问题:富裕经济体同样面临养老体系“紧平衡” 新加坡有关部门近日明确,2026年7月起将提高退休年龄与重雇年龄,并在同年调整与养老金涉及的的缴费参数:月薪缴费顶限由7400新元提高到8000新元,同时缴费费率上调1.5个百分点,其中企业端上调1个百分点、个人端上调0.5个百分点。国际货币基金组织数据显示,新加坡人均GDP接近10万美元。经济实力较强并不意味着养老压力自动消解,相反,人口老龄化、寿命延长和劳动参与变化正在重塑养老金收支格局。 原因:老龄化加速与劳动力增速放缓交织,推高长期支出 从国际经验看,延迟退休常与三类变量密切相关:其一,预期寿命延长使养老金领取期拉长,基金支出曲线前移且更陡;其二,低生育率带来的劳动力补充不足,缴费人群增长乏力;其三,产业结构升级与岗位技能要求变化,需要更充分利用中高龄劳动力的经验优势。新加坡本次“年龄+缴费”同步调整,显示其政策着力点不仅在于延后领取时间,更在于扩大缴费基数、提高储备速度,以增强制度的中长期韧性。 影响:延迟退休成为发达经济体普遍选项,就业与企业用工同步受考验 放眼全球,延迟退休已非个别国家的应急之举,而逐渐成为制度性选择。丹麦已提出逐步将退休年龄提高至70岁,日本、英国、美国等国家的退休年龄普遍在65岁及以上;德国围绕养老金可持续的讨论亦持续升温。其背后逻辑在于,许多国家的养老金制度以现收现付或以现收现付为主,劳动者缴费直接用于支付当期退休者待遇,一旦抚养比恶化、基金缺口扩大,制度调整压力就会集中体现为“多缴、晚退、适度降替代率”等组合拳。 对策:制度改革需统筹“保障基本、激励就业、分层补充、风险分担” 新加坡在提高退休与重雇年龄的同时,上调缴费顶限与费率,体现出以政策工具对冲人口结构变化的思路。对多数经济体而言,应对老龄化的政策框架通常包括:一是完善多层次养老保障体系,明确基本养老保障“保基本”的定位,推动企业年金、职业年金及个人养老金等补充渠道发展,提高来源多元化水平;二是优化劳动市场与岗位适配,通过培训、岗位改造和反年龄歧视机制,提升中高龄群体就业稳定性,避免“延退”与“难就业”相互叠加;三是动态调整制度参数,在缴费率、缴费基数、待遇计发、领取年龄之间建立更灵敏的联动机制,增强制度对经济周期与人口趋势的适应能力;四是加强财政与基金投资运营能力建设,在安全合规前提下提升长期回报,以缓释未来支出压力。 前景:延迟退休或将继续扩围,政策更强调渐进与配套 综合各国趋势判断,随着老龄化程度加深、劳动人口增速放缓,延迟退休仍可能在更多经济体推进,并呈现“渐进式、小步走、强配套”的特征:退休年龄调整节奏更平滑,重雇与灵活就业安排更制度化,缴费与待遇规则更加精细化。同时,围绕家庭照护、健康老龄化、劳动者职业转换与终身学习的公共政策投入将更加关键。对正在经历人口结构转变的经济体而言,前瞻性完善养老制度、扩大优质就业、提升人力资本,将成为应对长期挑战的共同课题。
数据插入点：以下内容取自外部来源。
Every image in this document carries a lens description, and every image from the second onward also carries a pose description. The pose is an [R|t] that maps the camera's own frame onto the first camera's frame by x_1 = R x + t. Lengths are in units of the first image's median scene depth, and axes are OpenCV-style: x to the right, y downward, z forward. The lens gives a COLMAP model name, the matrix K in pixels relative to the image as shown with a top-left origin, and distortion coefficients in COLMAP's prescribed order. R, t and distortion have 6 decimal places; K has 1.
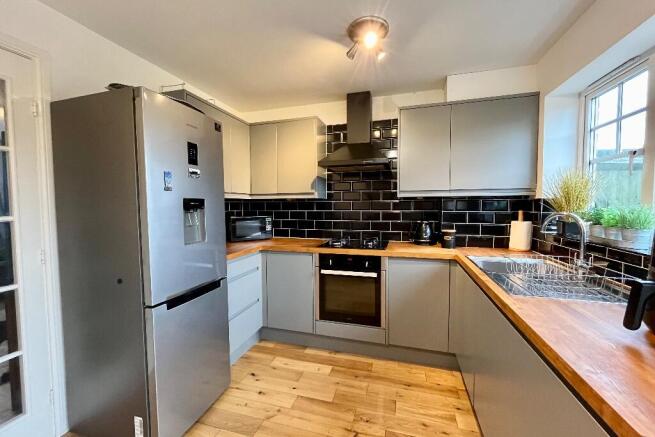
lens RADIAL K [[266.4, 0, 325.4], [0, 266.4, 216.1], [0, 0, 1]] dist [-0.004205, -0.001029]
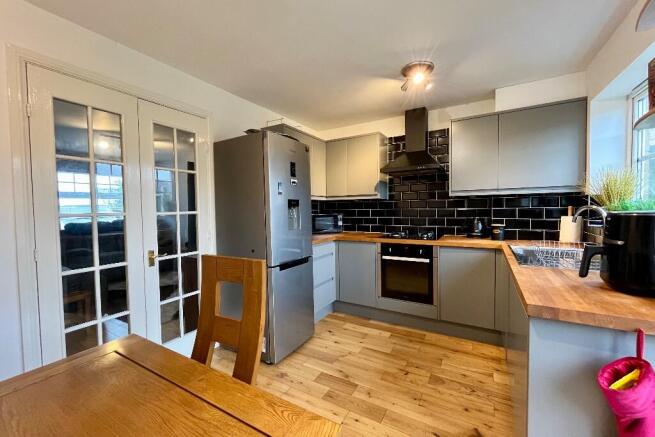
lens RADIAL K [[266.4, 0, 323.1], [0, 266.4, 216.9], [0, 0, 1]] dist [-0.004205, -0.001029]
pose [[0.968050, -0.000285, -0.250756, 0.030859], [-0.001047, 0.999986, -0.005175, 0.029964], [0.250754, 0.005272, 0.968037, -0.309365]]
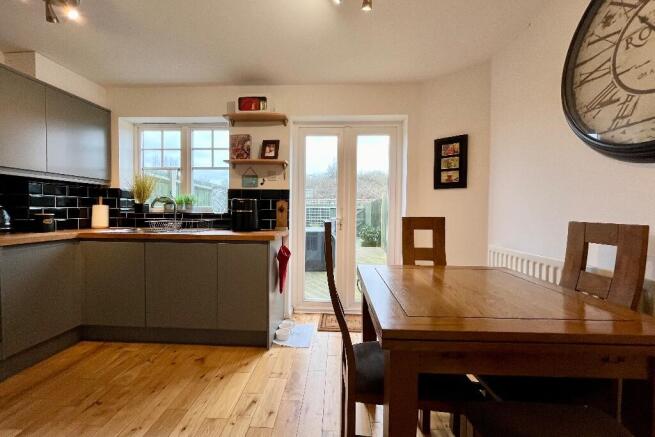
lens RADIAL K [[266.4, 0, 328.6], [0, 266.4, 221.0], [0, 0, 1]] dist [-0.004205, -0.001029]
pose [[-0.249182, -0.033350, 0.967882, -0.802643], [0.036963, 0.998351, 0.043916, 0.082837], [-0.967751, 0.046719, -0.247539, 0.267784]]
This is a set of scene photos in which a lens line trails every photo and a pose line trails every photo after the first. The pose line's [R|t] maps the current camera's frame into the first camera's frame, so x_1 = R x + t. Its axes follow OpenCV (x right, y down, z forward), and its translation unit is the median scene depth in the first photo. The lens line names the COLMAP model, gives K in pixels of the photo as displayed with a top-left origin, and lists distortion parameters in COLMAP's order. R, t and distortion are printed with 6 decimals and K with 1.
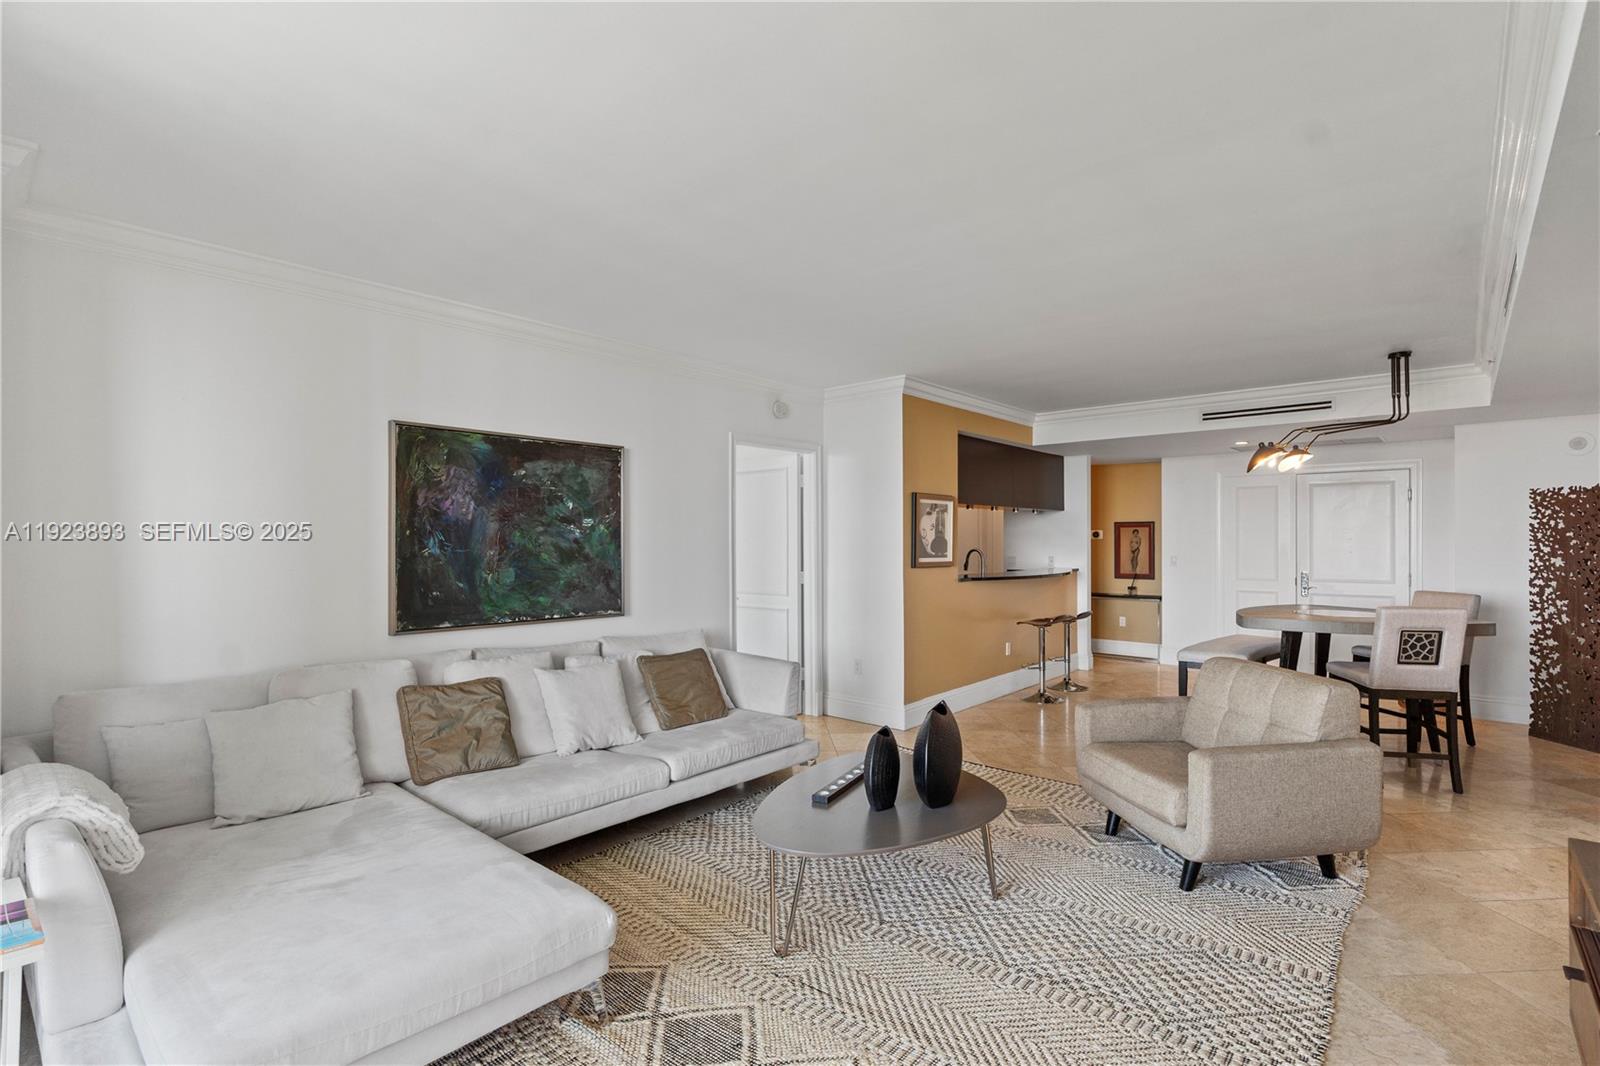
lens RADIAL K [[730.0, 0, 799.1], [0, 730.0, 538.6], [0, 0, 1]] dist [-0.000964, -0.000117]
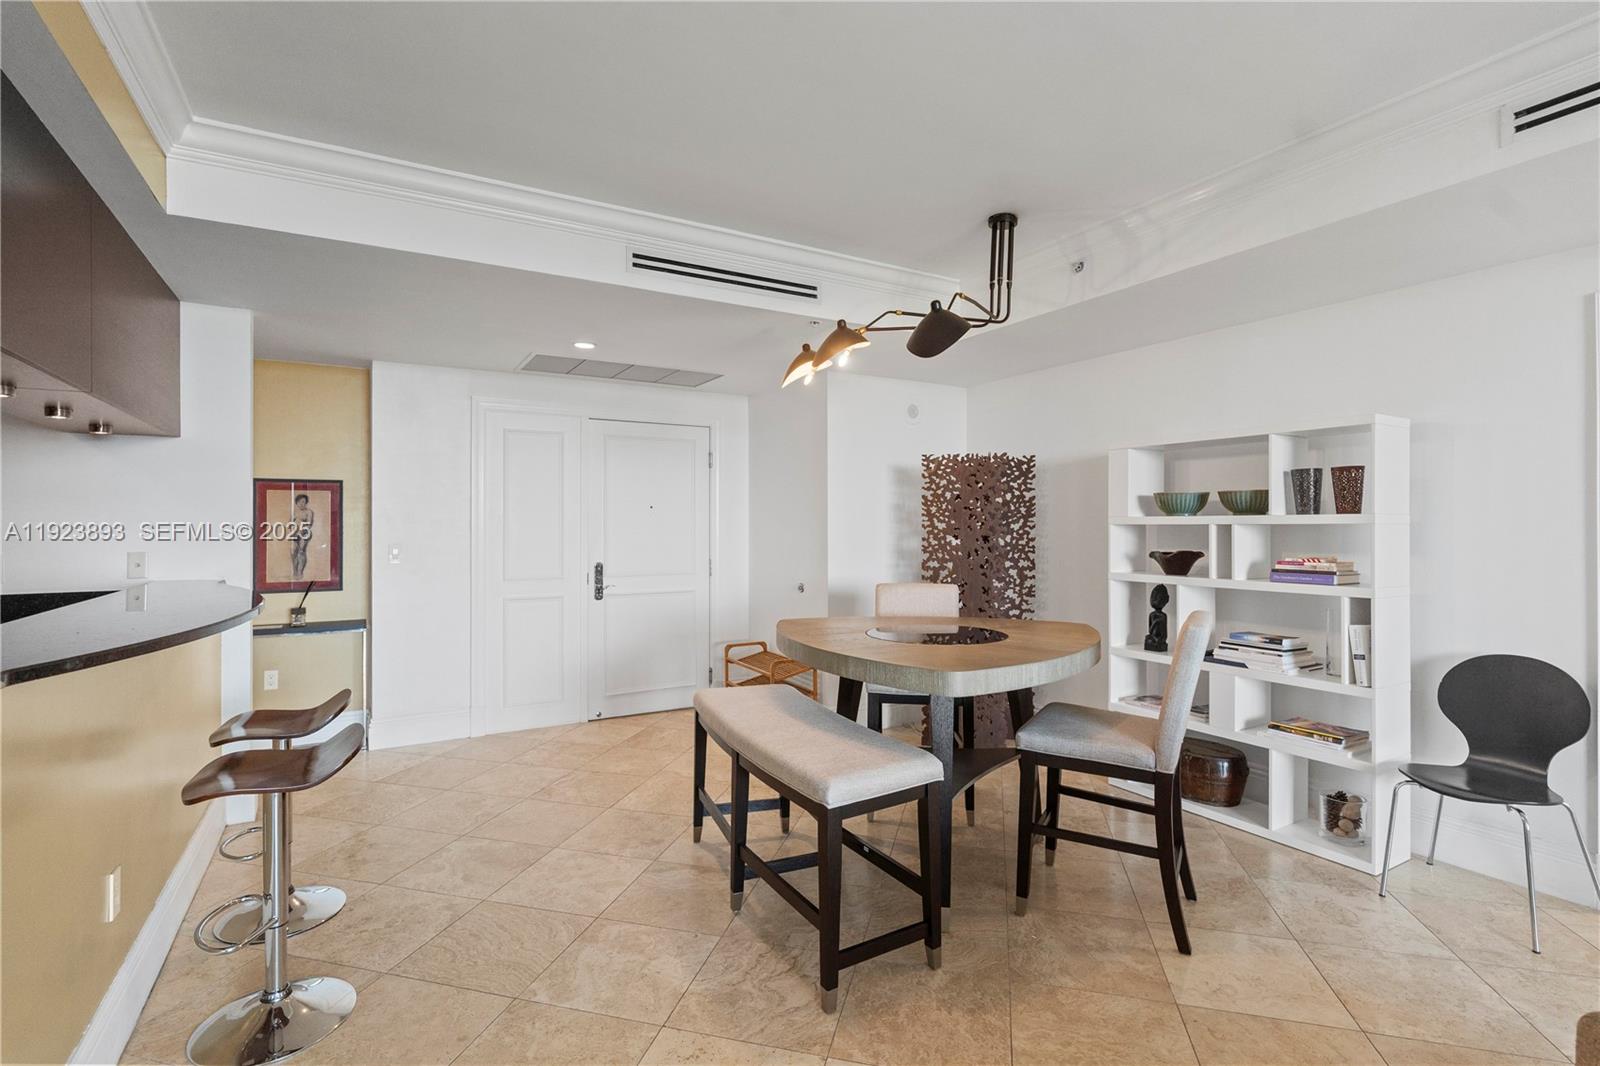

人口老龄化是全球性挑战,发达国家经验表明,经济实力无法完全抵消其影响。我国正处于老龄化加速期,需借鉴国际经验,完善养老保险制度,同时引导社会树立积极养老观念。个人、家庭、社会和国家需共同努力,从制度创新、储备积累和健康维护等多方面做好准备,才能实现养老事业的可持续发展。